Феликс вздохнул и улегся рядом с сестрой, глядя в ночное небо. Кел и отец Бартоло сели тут же, на скамейку, только Сэм с Мэгги не отходили от ограды. Сквозь музыку долетал детский смех, плач младенцев – родные, чудесные звуки. Казалось, сам воздух сегодня дышал любовью, и Мэгги покорилась ей, как бурному потоку. Она погладила живот, и младенец откликнулся на зов радости.
– Иди, приляг на одеяло,– сказал Сэм.
– Прошу, не гони меня.
– Будешь висеть на заборе – добра не жди.
– Мне здесь удобно.
Друзья за спиной зашептались. В последнее время они часто так делали. Мэгги старалась не обращать внимания. Все хотели помочь ей, и каждый чего-то боялся. Сэм укрыл ее пледом.
Песня кончилась, люди зааплодировали друг другу. Потом над морем голов поднялась пожилая женщина – видимо, встала на ящик. Она воздела руки, призывая к тишине. Из сказанного ей Мэгги поняла немного: что-то о расследовании в конгрессе, в ходе которого предлагалось выяснить деятельность филиалов ОЛИВ Нью-Йорка и Вашингтона.
Затем из толпы вынырнула другая фигура.

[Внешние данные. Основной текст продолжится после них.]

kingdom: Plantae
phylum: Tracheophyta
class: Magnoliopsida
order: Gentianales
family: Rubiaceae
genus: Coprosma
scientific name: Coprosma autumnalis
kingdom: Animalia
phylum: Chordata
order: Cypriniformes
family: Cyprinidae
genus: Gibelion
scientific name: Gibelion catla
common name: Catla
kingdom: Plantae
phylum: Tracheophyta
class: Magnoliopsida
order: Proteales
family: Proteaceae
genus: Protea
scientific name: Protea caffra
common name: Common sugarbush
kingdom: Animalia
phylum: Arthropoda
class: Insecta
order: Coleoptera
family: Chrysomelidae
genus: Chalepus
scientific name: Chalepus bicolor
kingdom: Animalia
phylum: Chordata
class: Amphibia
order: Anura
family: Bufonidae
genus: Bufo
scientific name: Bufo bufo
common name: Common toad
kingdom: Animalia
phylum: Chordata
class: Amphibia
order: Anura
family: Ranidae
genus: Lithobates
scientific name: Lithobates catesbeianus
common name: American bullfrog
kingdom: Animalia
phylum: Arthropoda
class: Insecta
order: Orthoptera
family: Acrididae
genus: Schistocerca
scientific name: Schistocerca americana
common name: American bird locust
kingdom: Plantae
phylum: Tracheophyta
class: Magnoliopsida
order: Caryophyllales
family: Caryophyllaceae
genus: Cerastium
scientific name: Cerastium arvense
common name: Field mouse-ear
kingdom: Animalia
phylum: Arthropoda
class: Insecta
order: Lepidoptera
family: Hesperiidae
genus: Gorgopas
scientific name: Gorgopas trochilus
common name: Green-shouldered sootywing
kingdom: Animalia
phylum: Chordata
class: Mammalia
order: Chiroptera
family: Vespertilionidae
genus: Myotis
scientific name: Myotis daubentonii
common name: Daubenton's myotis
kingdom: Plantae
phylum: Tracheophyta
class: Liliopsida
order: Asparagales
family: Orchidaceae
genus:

Принадлежала она юноше в черной рубахе нараспашку.
– Выслушайте меня! Выслушайте! – взывал он.
– С чего это? – спросил кто-то.
– Ты кто такой? – кричали другие.
Толпа загудела, и Мэгги закрыла глаза, встревоженная новыми нотами. Повидимому, Сэм, Феликс и прочие тоже услышали шум, поскольку встали и подошли к ограде.
– Что происходит? – спросил Феликс.
Перекрывая поднявшийся гвалт, донесся голос юнца в черном:
– …чуть ли не у храма Иммануила, богатейшей в мире синагоги? Как вы можете петь? Как вы посмотрите Ему в глаза? Мы должны изгнать демонов-христопродавцев, что отравляют нам души своими деньгами и лживыми уговорами! Вот зачем Он возвращается, добрые христиане,– дать нам мужество завершить начатое Гитлером!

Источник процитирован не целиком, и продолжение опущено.